Age-Period-Cohort (APC) models are of special importance in Demography and Epidemiology for analyzing panel data according to three different factors: biological (age), technological (period) and cultural (cohort). The main goal of APC modeling is to separate the explanation of both period and cohort effects to the phenomenon. The objective of this paper is to develop a Bayesian Age-Period-Cohort framework that can model a wide range of demographic and epidemiological phenomena and improve upon existing statistical methodologies. The APC framework consists of addressing three main challenges: (1) the identification problem of all APC models, usually managed by imposing constraints on effect groups, (2) considering expert knowledge in the model definition, and (3) efficient solution of computational issues. By allowing full parameter uncertainty, use of robust priors, and an efficient computational implementation, a Bayesian methodology manages these concerns. Bayesian models also produce results that allow intuitive implementation and support theoretical knowledge.
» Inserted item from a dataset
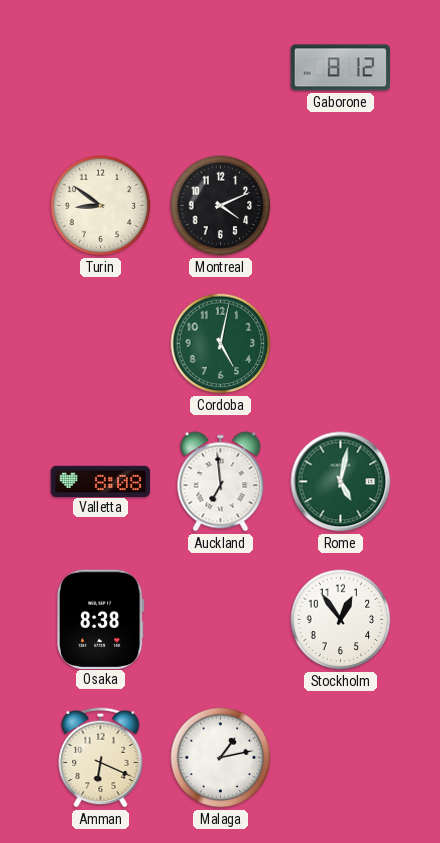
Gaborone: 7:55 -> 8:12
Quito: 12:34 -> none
Our original methodology consists of the use of (i) a Scaled Beta2 prior distribution for the scale parameters, (ii) imposing different period and cohort constraints and comparing them,(iii) user-friendly implementation that can be easily adapted to the event, and (iv) various model comparison criteria that leads to reasonable interpretation of APC effects. We examine the dramatic collapse of fertility in Puerto Rico, an application that is difficult to model due to the accelerated changes and has interesting demographic implications that challenge the predominance of period effects in lowest-low fertility countries, emphasizing the cohort (cultural) momentum. The scope of the methodology introduced here is wide, including applications to obesity or smoking studies, for example.

翻译：年龄-时期-队列（APC）模型在人口学和流行病学中具有特殊重要性，用于分析基于三种不同因素的面板数据：生物学因素（年龄）、技术因素（时期）和文化因素（队列）。APC模型的核心目标是区分时期效应和队列效应对现象的解释作用。本文旨在开发一个能够建模广泛人口与流行病现象、并改进现有统计方法的贝叶斯年龄-时期-队列框架。该APC框架需应对三大挑战：（1）所有APC模型均存在的识别问题，通常通过施加效应约束处理；（2）在模型定义中纳入专家知识；（3）计算问题的高效求解。通过允许完全参数不确定性、采用稳健先验以及高效的计算实现，贝叶斯方法成功应对了这些挑战。贝叶斯模型还产生支持直觉性实施和理论知识的可解释结果。我们的原创方法包括：（i）对尺度参数采用缩放Beta2先验分布；（ii）施加不同的时期和队列约束并进行比较；（iii）易于适配事件的可扩展实现；（iv）多种模型比较准则，以合理解释APC效应。我们考察了波多黎各生育率的急剧下降——这一案例因变化的加速而难以建模，且具有重要人口学启示，挑战了最低低生育率国家中时期效应主导地位的假设，强调队列（文化）惯性作用。本文提出的方法适用范围广泛，例如可应用于肥胖或吸烟行为研究。